To help other tourists (and save money yourself next time), you want to write a program for finding the cheapest way to travel between cities, filling your tank on the way. We assume that all cars use one unit of fuel per unit of distance, and start with an empty gas tank.
Input
The first line of input gives 1<=n<=1000 and 0<=m<=10000, the number of cities and roads. Then follows a line with n integers 1<=pi<=100, where pi is the fuel price in the ith city. Then follow m lines with three integers 0<=u, v < n and 1<=d<=100, telling that there is a road between u and v with length d. Then comes a line with the number 1<=q<=100, giving the number of queries, and q lines with three integers 1<=c<=100, s and e, where c is the fuel capacity of the vehicle, s is the starting city, and e is the goal.
Output
For each query, output the price of the cheapest trip from s to e using a car with the given capacity, or “impossible” if there is no way of getting from s to e with the given car.
Sample Input
5 5 10 10 20 12 13 0 1 9 0 2 8 1 2 1 1 3 11 2 3 7 2 10 0 3 20 1 4
Sample Output
170 impossible
Hint
Source
2007 Nordic Collegiate Programming Contest
没错,这道题是一道有约束的最短路
首先我们可以发现这应该是一张稀疏图,因为n=1000的时候,m顶多也才10000,算了一下,觉得堆优化的Dijkstra应该是可以跑过的
然后就跑喽,用一个数组co[i][j]表示目前走到i号城市,剩余油量为j时的最小代价。

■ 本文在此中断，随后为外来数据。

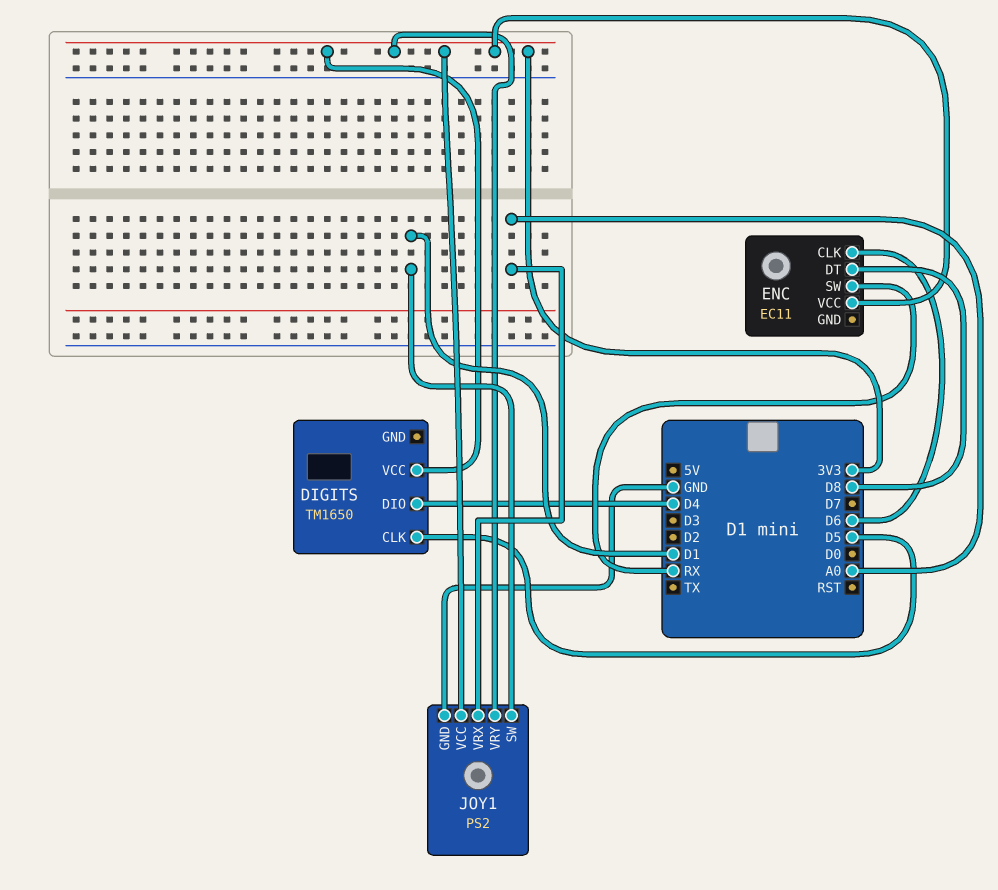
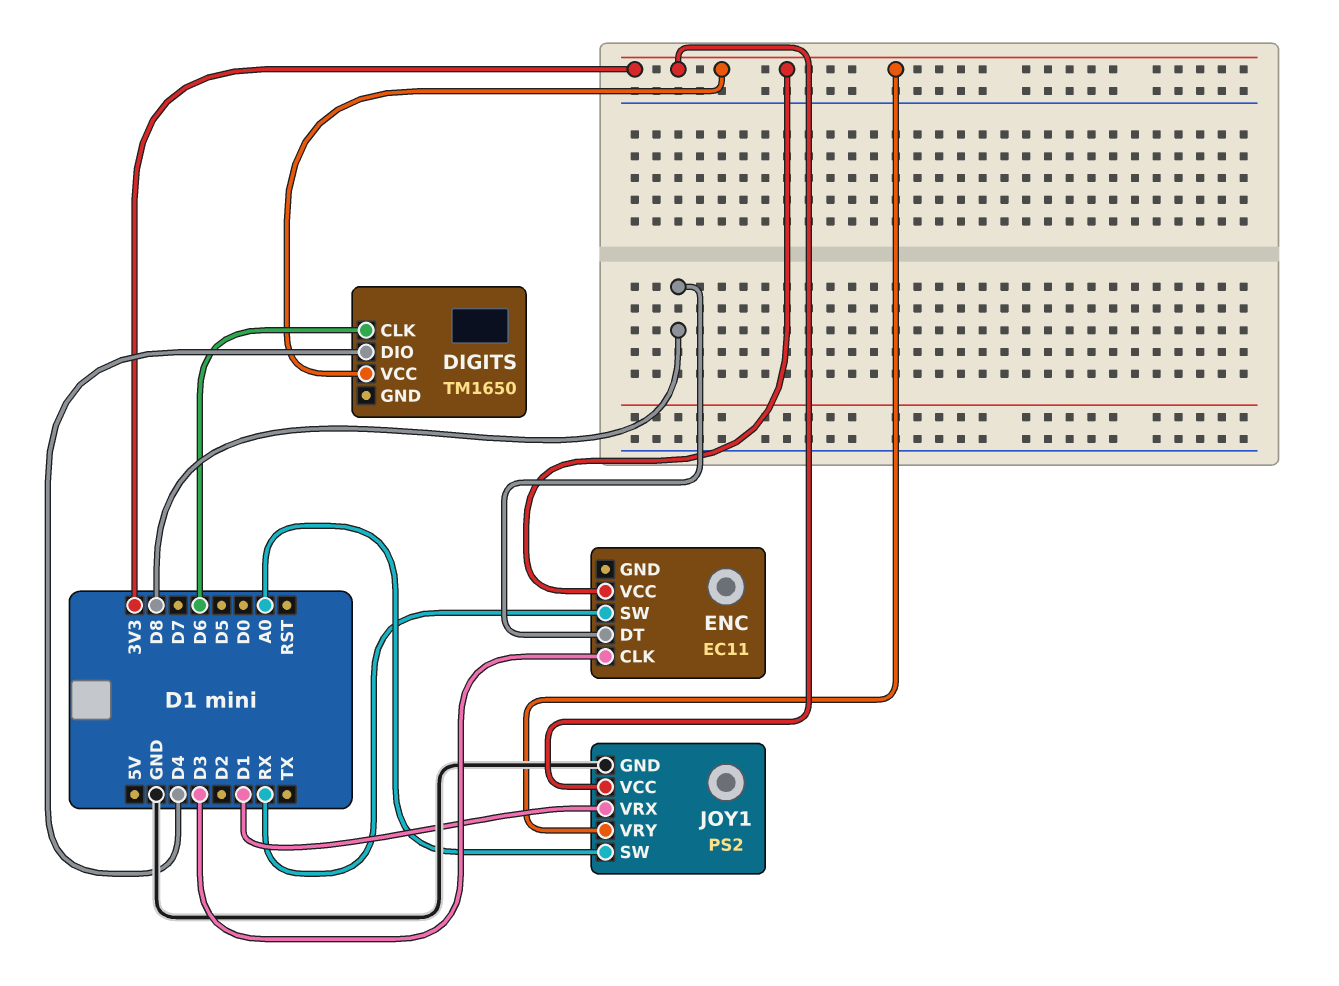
DIGITS pin CLK: D5 -> D6
ENC pin CLK: D6 -> D3
JOY1 pin SW: D1 -> A0
JOY1 pin VRX: A0 -> D1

对于每一点,都两种情况,第一种是留在原地,+1油量,第二种是考察所有的邻接点,看能否过去。
把状态全都压到堆里面去跑,一旦发现终点,就停止,假若最后队列为空,而且离终点的距离为0x3f3f3f3f的话,就是impossible
同样的有约束,同样的压到堆里面去,也是同定义状态有关系。。。
状态的重要性越来越明显了
#include <iostream>
#include <cstring>
#include <algorithm>
#include <queue>
using namespace std;
const int maxm=10010,maxn=1010,maxc=110;
struct Edge{
int v,nt,c;
explicit Edge(int a=0,int b=0,int cc=0):v(a),nt(b),c(cc){};
}edge[maxm<<1];
struct Node{
int cost,city,fuel;
explicit Node(int a=0,int b=0,int c=0):cost(a),city(b),fuel(c){};
bool operator<(const Node& n)const{return cost>n.cost;}
}tmp;
int n,m,fi[maxn],p[maxn],x,y,c,ind,q,s,e,co[maxn][maxc];
bool vis[maxn][maxc];
priority_queue<Node> pq;
inline void addeage(){
edge[ind]=Edge(x,fi[y],c);
fi[y]=ind++;
edge[ind]=Edge(y,fi[x],c);
fi[x]=ind++;
}
int main(){
ios_base::sync_with_stdio(0);
while(cin>>n>>m){
memset(fi,-1,sizeof(int)*(n+1));
for(int i=0;i<n;++i)
cin>>p[i];
for(int i=0;i<m;++i){
cin>>x>>y>>c;
addeage();
}
cin>>q;
while(q--){
cin>>c>>s>>e;
memset(co,0x3f3f3f3f,sizeof(co[0])*(n+1));
memset(vis,0,sizeof(vis[0])*(n+1));
co[s][0]=0;
pq.push(Node(0,s,0));
while(!pq.empty()){
tmp=pq.top();pq.pop();
if(vis[tmp.city][tmp.fuel])
continue;
if(tmp.city==e)
break;
if(tmp.fuel<c&&tmp.cost+p[tmp.city]<co[tmp.city][tmp.fuel+1]){
co[tmp.city][tmp.fuel+1]=tmp.cost+p[tmp.city];
pq.push(Node(tmp.cost+p[tmp.city],tmp.city,tmp.fuel+1));
}
for(int i=fi[tmp.city];i!=-1;i=edge[i].nt)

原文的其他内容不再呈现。